Employment Law Ramifications
In reality, essentially any job can be done by the right freelancer. However, the jobs that are mostly ad hoc, such as tech support and graphic design, and jobs that require a small amount of regular weekly hours, such as social media manager or accountant, are particularly well-suited. You get to only pay for the hours you need, and they get to control their schedule. It’s a Win-Win.

Although the shift in work relationships and the rise of the “gig economy” have been many years in the making, it is important to be aware that laws are still in the process of catching up to this new labor landscape. When American law analyzes the scenario of a person performing work for a company it is generally designed to label the person performing work an “employee” unless there are indications that the person is operating their own bona fide business.

Congress has yet to adequately address the increasingly common scenario where an individual who provides labor or services to a company falls somewhere between an employee and a separate business. In the absence of guiding federal statutes, the federal law governing “freelance,” “independent contractor,” “temp,” and “gig” relationships is largely patchwork of ad hoc case law.

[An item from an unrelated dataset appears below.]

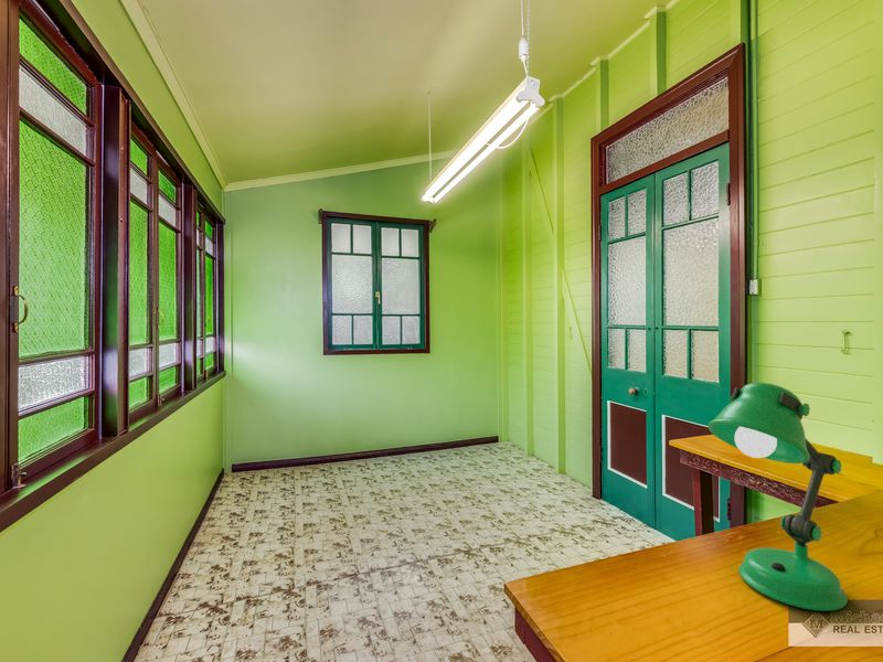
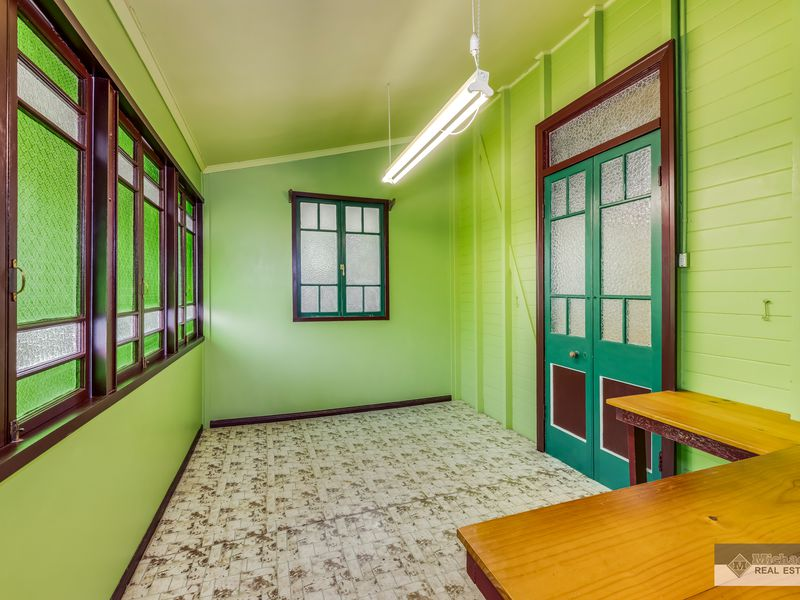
- desk lamp [708,382,849,612]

State and local governments have been more proactive in adjusting to this new reality. For example, Massachusetts and New York City have passed legislation designed to help ensure that people who perform work as part of less traditional work relationships have some basic protections that are similar to those that employees enjoy. Although most legislation passed to address these newer work relationships is focused on ensuring payment of money that might otherwise be labeled “wages,” other protections are also emerging. “Gig” economy workers in New York State now enjoy the same protection against sexual harassment as regular employees, for example.

To make the situation even more complicated, a person who is labeled an “employee” for the purpose of one law may not fit into that category for the purpose of another—even for the same company and freelancing project. Wage and hour law, discrimination law, tax law, workers’ compensation law, labor union law, etc. all have distinct definitions of “employer” and “employee.” For example, the IRS uses a 20-factor test to decide whether a person is an employee, and there is a 6-factor test used for the Fair Labor Standards Act (the federal law governing minimum wages and overtime). Being an “employee” for the purpose of one law or gig does not necessarily mean the same label applies in terms of other laws, projects, or work sites.

These are some of the reasons why it is essential for each party to have an informed and shared understanding of what the nature of the relationship will be and what rules will govern it – and that they record that shared understanding in a written agreement. Working out the details of what each side can expect can help prevent expensive problems from arising later. Although contracts cannot completely avoid problems from developing and the contract’s characterization of the relationship is not determinative, contracts are still indispensable tools for helping to avoid disputes (and for serving as evidence in the event one arises).

When considering the start of a non-traditional work relationship it is ideal for each side to have their own attorney draft or review a proposed agreement. Although one side’s attorney can begin a proposed draft agreement from scratch, it can also be useful for each side to review templates of these agreements themselves and adapting one to serve as a draft.

Many free contract templates are available across the internet:
Law Depot
Rocket Lawyer
Society for Human Resource Management

Nontraditional work relationships can be beneficial for everyone involved and can also help businesses remain flexible and competitive in an unpredictable economy. However, in order to reap the benefits of these new work arrangements, it is essential for each side to enter them with an informed understanding of their legal rights and obligations and what they can expect from the relationship.